Haziran 1661’de Cambridge’de Trinity College’a, orada daha önce okumuş olan amcası Rev William Ayscough’un tavsiyesi üzerine kabul edildi. 1664’te burs kazanana kadar uşaklık yaparak para kazandı. Burs kazanması Master derecesini alabilmesi için ona dört yıl daha garanti verdi. O tarihte, kolej eğitimi Aristoteles’in öğretilerini temel alıyordu. Newton, Aristo‘nun öğretilerinin yanında Descartes gibi modern filozoflar, Galileo ve Thomas Street gibi gökbilimciler ve Kepler’in çalışmalarını da öğrendi. Mekanik felsefeyle ilgili “Quaestiones” i yazdı. 1665 yılında, sonraki geliştirmeleriyle kalkülüse dönüşen genelleştirilmiş binom teoremini keşfetti. Newton, Ağustos 1665’de BA derecesini almasından kısa süre sonra, Büyük Londra Vebası’na, karşı bir önlem olarak üniversite geçici olarak kapandı. Sonraki iki yıl boyunca Newton’un Woolsthorpe’deki evinde yaptığı özel çalışmalarla, kalkülüs, optik ve yerçekimi kanunu hakkındaki teorilerini geliştirdi.
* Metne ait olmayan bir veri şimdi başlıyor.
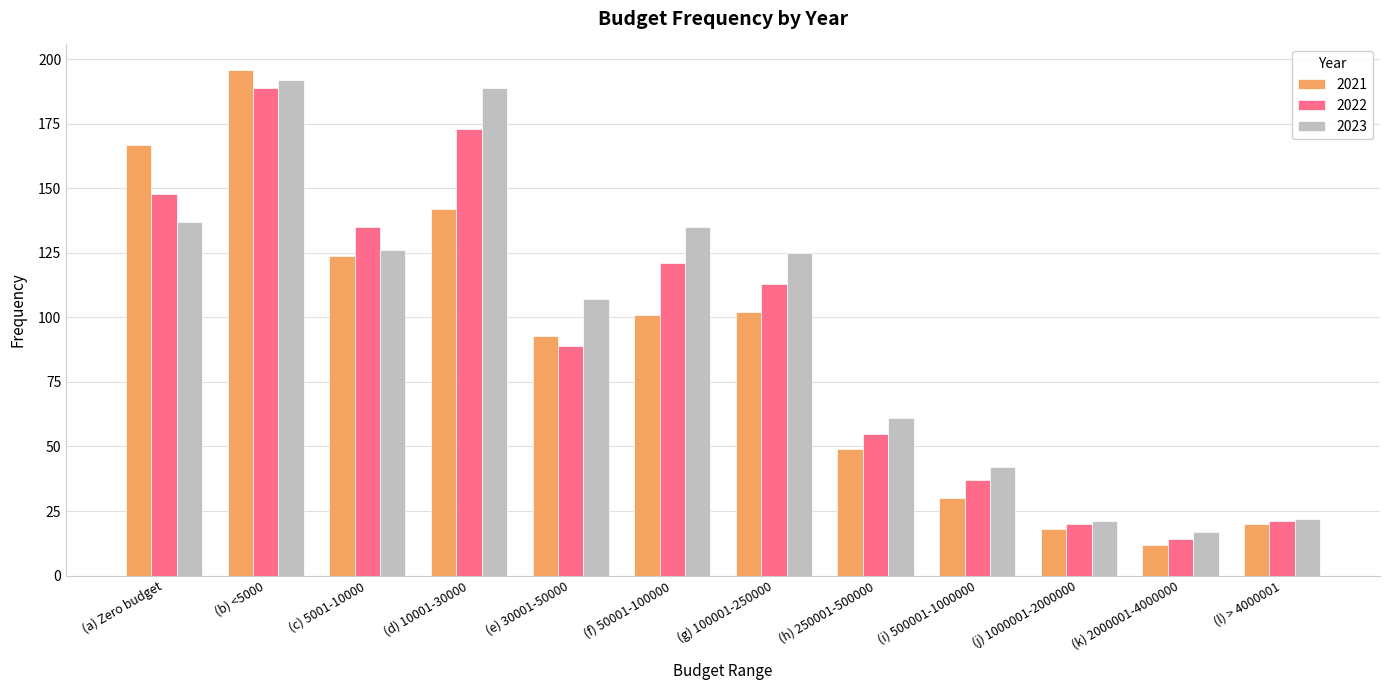

What are all the series names shown in the legend?

2021, 2022, 2023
Nisan 1667’de Cambridge’e döndü ve Ekim ayında Trinity’nin bir üyesi olarak seçildi.

Çalışmaları, Trinity’nin başında olan Lucasian Profesörü Isaac Barrow’u çok etkiledi. 1669’da Newton, MA’sını almasından sadece bir yıl sonra onun yerine geçti. 1672’de Kraliyet Cemiyeti (FRS) Üyesi olarak seçildi.

Isaac Newton’un Orta Yaşları  – Matematik Çalışmaları

Newton, Leibniz’le kalkülüs’ün gelişimi konusunda çekişmeleri yaşadı. Çoğu modern tarihçi, Newton ve Leibniz’in çok farklı gösterimlerle olsa da her ikisinin bağımsız olarak Kalkülüsü geliştirdiğine inanmaktadır.
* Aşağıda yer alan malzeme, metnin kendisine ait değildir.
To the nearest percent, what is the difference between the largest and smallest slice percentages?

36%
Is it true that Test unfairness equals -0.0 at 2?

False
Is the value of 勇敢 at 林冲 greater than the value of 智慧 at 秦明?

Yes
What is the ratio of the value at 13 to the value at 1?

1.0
Bazı tarihçiler tarafından ise, Newton’un 1693 yılına kadar Kalkülüs konususnda neredeyse hiçbir şey yayınlamadığı ve 1704 yılına kadar tam bir hesaplama yapmadığı, buna karşılık Leibniz’in yöntemlerinin tam metnini 1684 yılında yayınlamaya başladığı ileri sürülmüştür. (Leibniz’in notasyonu ve “Diferansiyel Yöntem”i, günümüzde Kıta  Avrupasındaki ​​matematikçiler ve 1820’den sonra da İngiliz matematikçileri tarafından benimsenmiştir.)

Fakat bu teori, 1687’de yayınlanan Principia’nın 1. Kitabı’nında ve  1684’te Gyrum’daki De Motu corporum (“Yörüngedeki cisimlerin hareketi üzerine”) gibi öncül el yazmalarında yer alan kalkülüs kapsamlarını dikkate almamıştır. Principia, kalkülüs dilinde ya da Newton’un (daha sonra) ‘nokta’ gösterimi yazacak şekilde yazılmamıştır. Çalışmada, kalkülüs daha çok geometri formunda kaybolan küçük miktarların oranlarının sınırlayıcı değerleri hesplamak için kullanılmıştır. Principia’nın içinde Newton, bunu “ilk ve son oranlar metodu” adı altında göstermiştir.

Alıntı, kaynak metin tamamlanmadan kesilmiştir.